Osman Arolat’ın Salı günkü köşe yazısının başlığı Türkiye ekonomisinin son birkaç aydır karşı karşıya bulunduğu kritik bir sorunu ve yaklaşık 1.5 yıldır uygulanan politikalar sonucu gelinen noktayı çok iyi anlatıyordu.
“Merkez’in faiz indirimi, ihracatçının kur çıkmazı” başlığını atmıştı Arolat. Yılbaşından bu yana enflasyon ve kur artışındaki makasın giderek açıldığını ve bu durumun rekabetçiliğin baskılanmasına yol açarak mevcut kur yaklaşımının “sürdürülemez” bir duruma neden olduğunu anlatıyordu. İhracatçıların sattıkları ürünün yerine yeni ürün koymakta zorlandıklarını söylüyordu.

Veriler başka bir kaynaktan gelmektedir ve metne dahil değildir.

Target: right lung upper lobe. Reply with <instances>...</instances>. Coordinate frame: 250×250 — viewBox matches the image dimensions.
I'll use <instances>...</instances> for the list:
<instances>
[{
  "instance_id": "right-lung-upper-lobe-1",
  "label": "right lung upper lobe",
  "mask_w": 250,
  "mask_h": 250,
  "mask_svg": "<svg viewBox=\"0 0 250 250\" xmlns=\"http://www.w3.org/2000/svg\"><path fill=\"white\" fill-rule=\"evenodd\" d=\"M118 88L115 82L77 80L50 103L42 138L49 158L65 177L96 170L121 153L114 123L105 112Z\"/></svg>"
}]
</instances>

Yine Nasıl Bir EKONOMİ’de tüm inceleme ve haberlerini ilgiyle okuduğum Merve Yiğitcan ise aynı günkü kapsamlı haberinde, “ihracatçıların mevcut kur yaklaşımının sürdürülemez olduğunu, devam etmesi halinde istihdam ve kâr kaybının hızlanacağını vurguladıklarını” yazmıştı. Oysa hükümet 2021 yılı ortasında ekonomide uygulanan modeli değiştirdiğinde, hareket noktası ihracatı canlandırmak ve cari açığı daraltarak enflasyonu kontrol etmekti. Aradan yaklaşık 1.5 yıl geçti. Gelinen noktada, ihracatçılar mevcut durumdan yakınıyorlar; hatta bazıları rekabet etmekte ve fiyat vermekte zorlandıklarını söylüyorlar. Geçen hafta görüştüğüm ve özellikle Avrupa’ya mal satan ihracatçılardan da benzer yakınmaları duydum.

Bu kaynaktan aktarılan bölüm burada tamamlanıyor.